Why IPv6 Is the Only Way Forward

A familiar frustration
A post on Hacker News argues that the internet many of us grew up with — where you could host a website from home, run peer-to-peer games, and punch holes straight through to another computer — has been quietly broken by IPv4 scarcity. The author recalls a time when Indian ISPs handed out public IPv4 addresses freely. Today, they contend, layers of NAT make those experiences rare or impossible. It’s a tone of frustration you can feel in the bones: nostalgic, annoyed, and a bit incredulous.
Numbers that sting
The post cites a table showing large disparities in IPv4 allocation — the United States holding roughly 43.7% of available addresses while India sits near 1.1%. It has been reported that the author also claims about 77% IPv6 adoption in India, a figure he uses to argue that a more decisive shift is feasible. The upshot is blunt: a handful of countries have the lion’s share of IPv4 space, and the rest cope with NAT contortions to make the internet work.
A radical suggestion — and why it matters
Should India simply switch off IPv4? The author floats the idea, pointing out that the country has handled sweeping operational changes before — a dry reminder of demonetisation — so why not a hard migration to IPv6? It has been reported that this is proposed as a way to force the global ecosystem to move, to stop treating IPv4 as an eternal crutch. It reads like a bold, almost theatrical proposal — intended to jolt policy and industry, not merely to soothe enthusiasts.
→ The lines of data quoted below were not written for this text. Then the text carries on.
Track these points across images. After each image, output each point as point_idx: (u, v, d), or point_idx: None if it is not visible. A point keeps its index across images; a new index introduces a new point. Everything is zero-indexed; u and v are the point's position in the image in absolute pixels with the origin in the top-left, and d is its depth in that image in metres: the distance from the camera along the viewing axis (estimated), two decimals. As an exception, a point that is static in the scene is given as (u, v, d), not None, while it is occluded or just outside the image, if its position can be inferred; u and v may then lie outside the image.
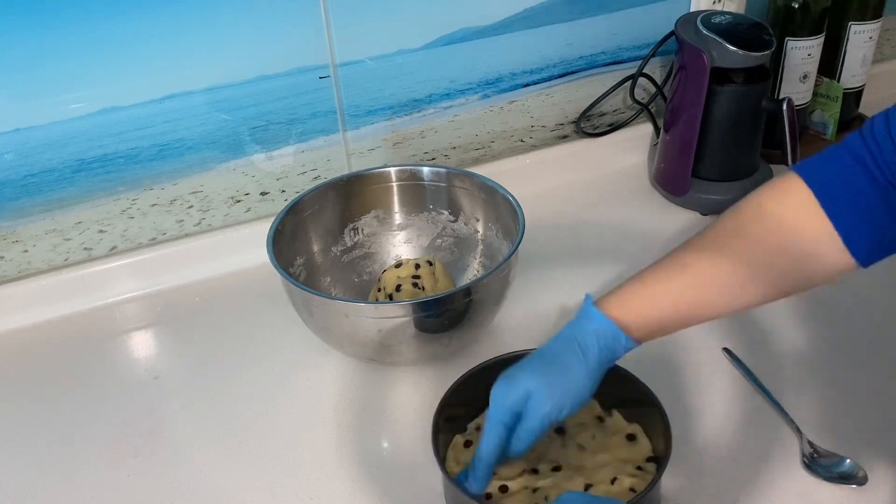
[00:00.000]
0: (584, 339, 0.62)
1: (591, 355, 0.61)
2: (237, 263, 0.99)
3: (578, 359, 0.61)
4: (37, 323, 0.93)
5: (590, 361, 0.61)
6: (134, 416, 0.80)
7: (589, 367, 0.61)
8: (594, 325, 0.62)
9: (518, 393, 0.61)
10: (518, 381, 0.62)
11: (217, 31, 0.88)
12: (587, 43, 1.10)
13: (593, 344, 0.62)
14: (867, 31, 1.12)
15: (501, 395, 0.62)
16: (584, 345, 0.62)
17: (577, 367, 0.61)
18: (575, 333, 0.63)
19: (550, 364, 0.62)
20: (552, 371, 0.61)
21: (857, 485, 0.68)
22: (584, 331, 0.62)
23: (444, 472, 0.63)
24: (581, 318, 0.63)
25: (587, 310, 0.63)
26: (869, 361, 0.81)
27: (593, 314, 0.62)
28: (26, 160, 0.88)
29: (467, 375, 0.71)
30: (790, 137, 1.00)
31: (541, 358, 0.63)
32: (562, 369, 0.61)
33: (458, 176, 0.92)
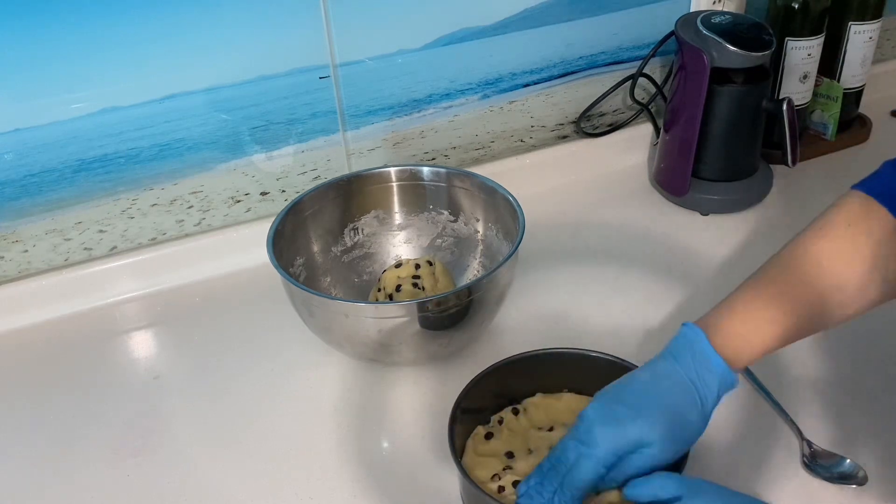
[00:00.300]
0: (705, 390, 0.58)
1: (710, 405, 0.58)
2: (237, 263, 0.99)
3: (698, 410, 0.58)
4: (37, 323, 0.93)
5: (707, 411, 0.59)
6: (134, 416, 0.80)
7: (706, 415, 0.59)
8: (717, 373, 0.58)
9: (631, 440, 0.57)
10: (632, 427, 0.57)
11: (217, 31, 0.88)
12: (587, 43, 1.10)
13: (714, 394, 0.58)
14: (867, 31, 1.12)
15: (609, 436, 0.57)
16: (705, 396, 0.58)
17: (696, 419, 0.58)
18: (694, 381, 0.58)
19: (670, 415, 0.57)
20: (674, 424, 0.57)
21: (857, 485, 0.68)
22: (705, 381, 0.58)
23: (460, 470, 0.63)
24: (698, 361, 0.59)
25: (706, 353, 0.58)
26: (869, 361, 0.81)
27: (714, 361, 0.58)
28: (26, 160, 0.88)
29: (484, 374, 0.70)
30: (790, 137, 1.01)
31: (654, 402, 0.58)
32: (684, 421, 0.58)
33: (458, 176, 0.92)
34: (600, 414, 0.58)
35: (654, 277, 0.95)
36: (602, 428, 0.58)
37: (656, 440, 0.57)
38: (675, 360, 0.59)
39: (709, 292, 0.91)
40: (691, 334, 0.60)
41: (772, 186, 1.09)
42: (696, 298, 0.91)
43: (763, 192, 1.08)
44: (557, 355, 0.72)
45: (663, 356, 0.61)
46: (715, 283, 0.93)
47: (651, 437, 0.57)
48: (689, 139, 1.04)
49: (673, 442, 0.57)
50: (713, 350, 0.58)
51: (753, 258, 0.98)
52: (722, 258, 0.98)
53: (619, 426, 0.57)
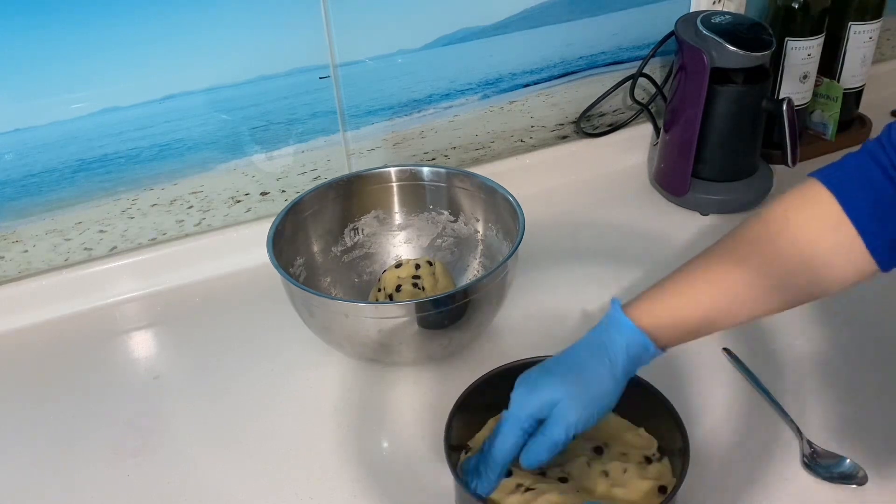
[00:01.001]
0: (614, 348, 0.61)
1: (619, 365, 0.60)
2: (237, 263, 0.99)
3: (607, 368, 0.60)
4: (37, 323, 0.93)
5: (617, 372, 0.60)
6: (134, 416, 0.80)
7: (616, 377, 0.60)
8: (624, 334, 0.61)
9: (542, 399, 0.60)
10: (543, 387, 0.60)
11: (217, 31, 0.88)
12: (587, 43, 1.10)
13: (623, 354, 0.60)
14: (867, 31, 1.12)
15: (523, 398, 0.61)
16: (614, 354, 0.60)
17: (605, 377, 0.60)
18: (604, 341, 0.61)
19: (578, 372, 0.61)
20: (580, 380, 0.60)
21: (857, 485, 0.68)
22: (614, 340, 0.61)
23: (455, 476, 0.63)
24: (610, 325, 0.62)
25: (617, 318, 0.62)
26: (869, 361, 0.81)
27: (624, 323, 0.61)
28: (26, 160, 0.88)
29: (483, 379, 0.70)
30: (790, 137, 1.00)
31: (567, 364, 0.62)
32: (590, 379, 0.60)
33: (458, 176, 0.92)
34: (521, 380, 0.62)
35: (654, 277, 0.93)
36: (517, 391, 0.62)
37: (562, 397, 0.59)
38: (594, 329, 0.63)
39: (709, 292, 0.91)
40: (613, 305, 0.63)
41: (772, 186, 1.09)
42: (696, 298, 0.91)
43: (763, 192, 1.08)
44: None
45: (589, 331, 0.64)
46: (715, 283, 0.93)
47: (558, 394, 0.60)
48: (689, 139, 1.04)
49: (581, 400, 0.60)
50: (622, 314, 0.61)
51: (753, 258, 0.97)
52: (722, 258, 0.98)
53: (529, 386, 0.61)
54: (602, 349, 0.61)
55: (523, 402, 0.61)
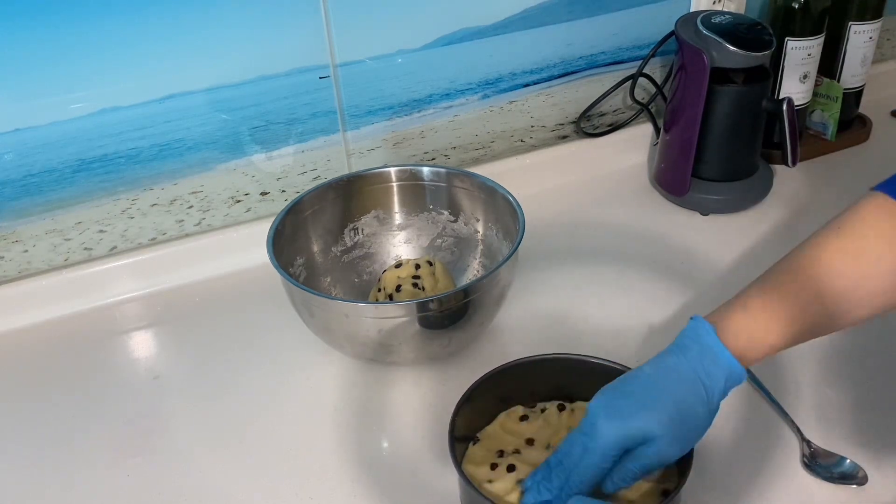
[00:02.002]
0: (713, 383, 0.57)
1: (716, 399, 0.58)
2: (237, 263, 0.99)
3: (704, 405, 0.57)
4: (37, 323, 0.93)
5: (713, 407, 0.58)
6: (134, 416, 0.80)
7: (712, 412, 0.58)
8: (722, 367, 0.57)
9: (637, 433, 0.57)
10: (637, 421, 0.57)
11: (217, 31, 0.88)
12: (587, 43, 1.10)
13: (720, 388, 0.57)
14: (867, 31, 1.12)
15: (611, 430, 0.57)
16: (712, 390, 0.57)
17: (703, 414, 0.57)
18: (700, 374, 0.57)
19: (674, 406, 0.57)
20: (678, 417, 0.57)
21: (857, 485, 0.68)
22: (711, 373, 0.57)
23: (459, 473, 0.62)
24: (704, 355, 0.58)
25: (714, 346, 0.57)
26: (869, 361, 0.81)
27: (722, 355, 0.57)
28: (26, 160, 0.88)
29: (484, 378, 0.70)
30: (790, 137, 1.01)
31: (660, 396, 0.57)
32: (687, 415, 0.57)
33: (458, 176, 0.92)
34: (605, 407, 0.58)
35: (654, 277, 0.95)
36: (606, 421, 0.57)
37: (661, 434, 0.56)
38: (682, 354, 0.59)
39: (709, 292, 0.91)
40: (699, 328, 0.59)
41: (772, 186, 1.09)
42: (697, 298, 0.91)
43: (763, 192, 1.08)
44: (565, 360, 0.71)
45: (670, 350, 0.60)
46: (715, 283, 0.93)
47: (656, 431, 0.56)
48: (689, 139, 1.04)
49: (678, 436, 0.57)
50: (720, 343, 0.57)
51: (754, 258, 0.98)
52: (722, 258, 0.98)
53: (623, 419, 0.57)
54: (699, 383, 0.57)
55: (613, 433, 0.57)
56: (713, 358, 0.57)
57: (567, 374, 0.71)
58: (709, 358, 0.57)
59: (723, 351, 0.57)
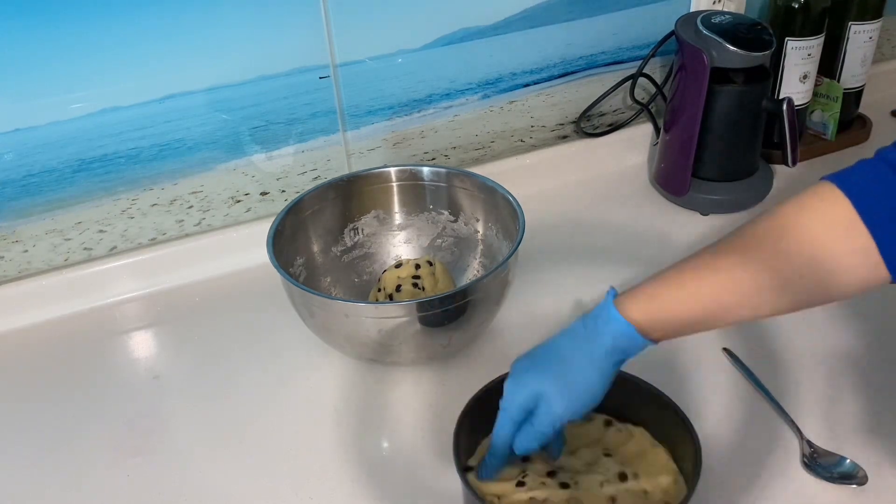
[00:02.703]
0: (599, 340, 0.60)
1: (605, 358, 0.60)
2: (237, 263, 0.99)
3: (589, 361, 0.60)
4: (37, 323, 0.93)
5: (603, 364, 0.60)
6: (134, 416, 0.80)
7: (602, 369, 0.60)
8: (612, 327, 0.60)
9: (529, 391, 0.61)
10: (529, 380, 0.61)
11: (217, 31, 0.88)
12: (587, 43, 1.10)
13: (608, 346, 0.60)
14: (867, 31, 1.12)
15: (512, 391, 0.62)
16: (598, 347, 0.60)
17: (590, 370, 0.60)
18: (589, 334, 0.61)
19: (563, 365, 0.61)
20: (565, 373, 0.60)
21: (857, 485, 0.68)
22: (600, 332, 0.60)
23: (462, 480, 0.62)
24: (598, 317, 0.61)
25: (607, 310, 0.60)
26: (869, 361, 0.81)
27: (612, 316, 0.60)
28: (26, 160, 0.88)
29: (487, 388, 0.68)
30: (790, 137, 1.01)
31: (551, 356, 0.62)
32: (575, 371, 0.60)
33: (458, 176, 0.92)
34: (512, 370, 0.63)
35: (654, 277, 0.95)
36: (508, 382, 0.63)
37: (548, 390, 0.60)
38: (583, 319, 0.63)
39: (709, 292, 0.91)
40: (607, 296, 0.62)
41: (772, 186, 1.09)
42: (696, 298, 0.91)
43: (763, 192, 1.08)
44: None
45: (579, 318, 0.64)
46: (715, 283, 0.93)
47: (544, 387, 0.60)
48: (689, 139, 1.04)
49: (564, 392, 0.60)
50: (613, 307, 0.60)
51: (753, 258, 0.97)
52: (722, 258, 0.98)
53: (516, 379, 0.62)
54: (586, 341, 0.61)
55: (512, 394, 0.62)
56: (605, 319, 0.60)
57: None
58: (601, 319, 0.61)
59: (613, 312, 0.60)
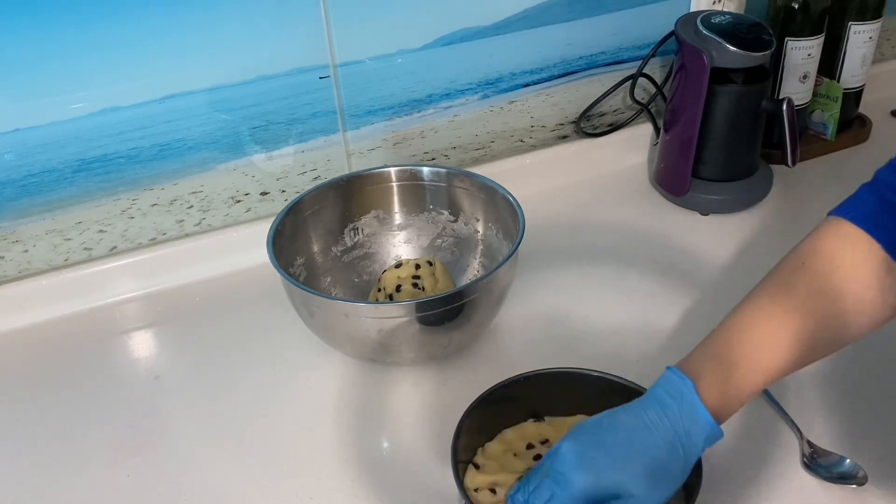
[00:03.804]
0: (691, 443, 0.56)
1: (692, 459, 0.57)
2: (237, 263, 0.99)
3: (681, 466, 0.56)
4: (37, 323, 0.93)
5: (690, 465, 0.57)
6: (134, 416, 0.80)
7: (688, 470, 0.57)
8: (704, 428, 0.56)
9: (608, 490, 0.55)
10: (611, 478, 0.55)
11: (217, 31, 0.88)
12: (587, 43, 1.10)
13: (699, 448, 0.56)
14: (867, 31, 1.12)
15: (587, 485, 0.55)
16: (690, 453, 0.56)
17: (678, 473, 0.56)
18: (679, 434, 0.56)
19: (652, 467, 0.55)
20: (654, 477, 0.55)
21: (857, 485, 0.68)
22: (692, 434, 0.56)
23: (460, 489, 0.62)
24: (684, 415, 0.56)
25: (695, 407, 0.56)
26: (869, 361, 0.81)
27: (703, 416, 0.56)
28: (26, 160, 0.88)
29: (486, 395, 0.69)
30: (790, 137, 1.01)
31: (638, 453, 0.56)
32: (663, 476, 0.56)
33: (458, 176, 0.92)
34: (579, 458, 0.57)
35: (654, 277, 0.95)
36: (579, 473, 0.56)
37: (635, 493, 0.55)
38: (662, 410, 0.57)
39: (709, 292, 0.91)
40: (681, 384, 0.57)
41: (772, 186, 1.09)
42: (696, 298, 0.91)
43: (763, 192, 1.08)
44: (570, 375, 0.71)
45: (648, 402, 0.58)
46: (715, 283, 0.93)
47: (630, 490, 0.55)
48: (689, 139, 1.04)
49: (651, 494, 0.56)
50: (701, 404, 0.56)
51: (753, 258, 0.98)
52: (722, 258, 0.98)
53: (597, 475, 0.56)
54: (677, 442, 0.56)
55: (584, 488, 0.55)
56: (693, 418, 0.56)
57: (577, 388, 0.70)
58: (689, 418, 0.56)
59: (704, 412, 0.56)
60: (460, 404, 0.68)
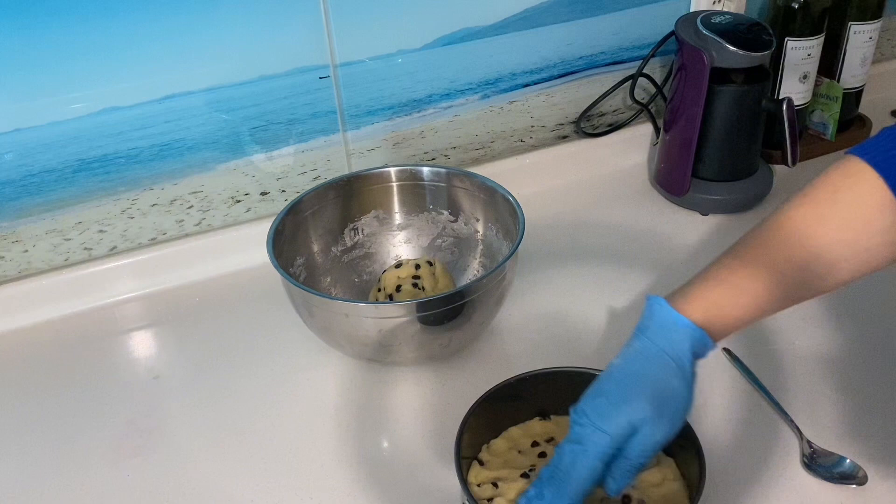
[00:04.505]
0: (678, 351, 0.56)
1: (688, 368, 0.56)
2: (237, 263, 0.99)
3: (678, 377, 0.56)
4: (37, 323, 0.93)
5: (688, 375, 0.56)
6: (134, 416, 0.80)
7: (688, 381, 0.57)
8: (684, 333, 0.56)
9: (624, 426, 0.55)
10: (622, 415, 0.55)
11: (217, 31, 0.88)
12: (587, 43, 1.10)
13: (688, 355, 0.56)
14: (867, 31, 1.12)
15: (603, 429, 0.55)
16: (680, 358, 0.56)
17: (680, 386, 0.56)
18: (664, 347, 0.56)
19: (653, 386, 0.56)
20: (660, 397, 0.55)
21: (857, 485, 0.68)
22: (675, 342, 0.56)
23: (464, 488, 0.62)
24: (665, 327, 0.57)
25: (670, 317, 0.57)
26: (869, 361, 0.81)
27: (680, 322, 0.56)
28: (26, 160, 0.88)
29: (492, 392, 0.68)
30: (790, 137, 1.00)
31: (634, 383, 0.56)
32: (666, 393, 0.56)
33: (458, 176, 0.92)
34: (588, 411, 0.57)
35: (655, 277, 0.95)
36: (592, 423, 0.56)
37: (646, 419, 0.55)
38: (643, 335, 0.58)
39: (709, 292, 0.91)
40: (653, 304, 0.58)
41: (772, 186, 1.09)
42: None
43: (763, 192, 1.08)
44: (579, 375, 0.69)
45: (633, 335, 0.59)
46: (715, 283, 0.93)
47: (640, 417, 0.55)
48: (689, 139, 1.04)
49: (663, 415, 0.56)
50: (674, 311, 0.57)
51: (753, 258, 0.97)
52: (722, 258, 0.98)
53: (608, 417, 0.56)
54: (665, 356, 0.56)
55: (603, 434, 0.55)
56: (672, 327, 0.57)
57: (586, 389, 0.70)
58: (669, 329, 0.57)
59: (679, 318, 0.56)
60: (460, 404, 0.68)
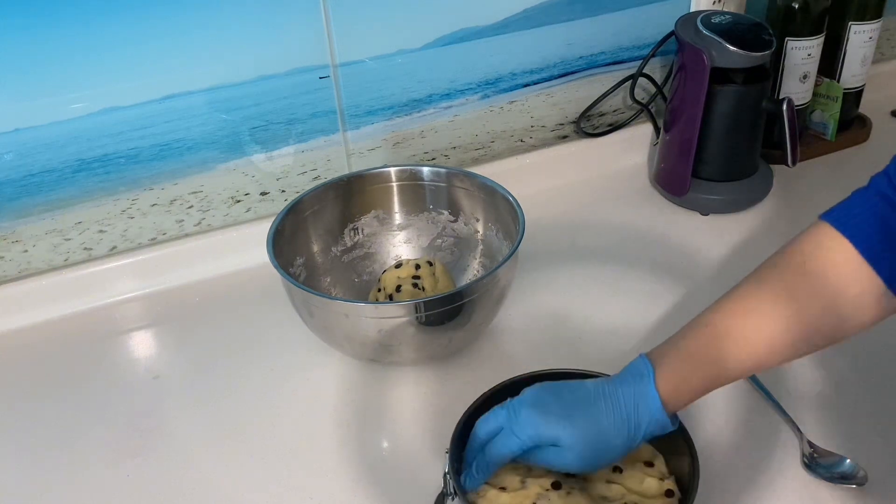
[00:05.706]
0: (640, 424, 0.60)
1: (638, 439, 0.60)
2: (237, 263, 0.99)
3: (624, 439, 0.60)
4: (37, 323, 0.93)
5: (634, 443, 0.61)
6: (134, 416, 0.80)
7: (630, 447, 0.61)
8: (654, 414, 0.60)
9: (551, 435, 0.60)
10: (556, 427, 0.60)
11: (217, 31, 0.88)
12: (587, 43, 1.10)
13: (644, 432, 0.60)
14: (867, 31, 1.12)
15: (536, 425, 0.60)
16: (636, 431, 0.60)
17: (619, 447, 0.60)
18: (630, 412, 0.60)
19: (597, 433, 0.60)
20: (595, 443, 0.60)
21: (857, 485, 0.68)
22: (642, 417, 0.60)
23: (460, 491, 0.62)
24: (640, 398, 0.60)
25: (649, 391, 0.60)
26: (869, 361, 0.81)
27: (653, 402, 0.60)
28: (26, 160, 0.88)
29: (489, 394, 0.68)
30: (790, 137, 1.01)
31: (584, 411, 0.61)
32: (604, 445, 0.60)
33: (458, 176, 0.92)
34: (537, 402, 0.62)
35: (654, 277, 0.95)
36: (530, 413, 0.61)
37: (571, 447, 0.60)
38: (623, 386, 0.61)
39: (708, 292, 0.91)
40: (644, 368, 0.61)
41: (772, 186, 1.09)
42: (696, 298, 0.91)
43: (763, 192, 1.08)
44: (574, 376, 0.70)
45: (614, 378, 0.63)
46: (715, 283, 0.93)
47: (569, 443, 0.60)
48: (689, 139, 1.04)
49: (587, 456, 0.60)
50: (654, 390, 0.60)
51: (753, 258, 0.98)
52: (722, 258, 0.98)
53: (545, 420, 0.60)
54: (628, 422, 0.60)
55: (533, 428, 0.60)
56: (646, 400, 0.60)
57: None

Reality check and the way forward
Experts have long argued IPv6 is the technical long game: abundant address space, simpler end-to-end connectivity, fewer NAT headaches. Most modern devices support IPv6 already, but deployment mixes policy, incentives, and operational inertia. The post is less a technical manifesto than a prod — a reminder that the internet’s future depends on action, not nostalgia. Who’s willing to pull the switch? That, ultimately, is the political and commercial question.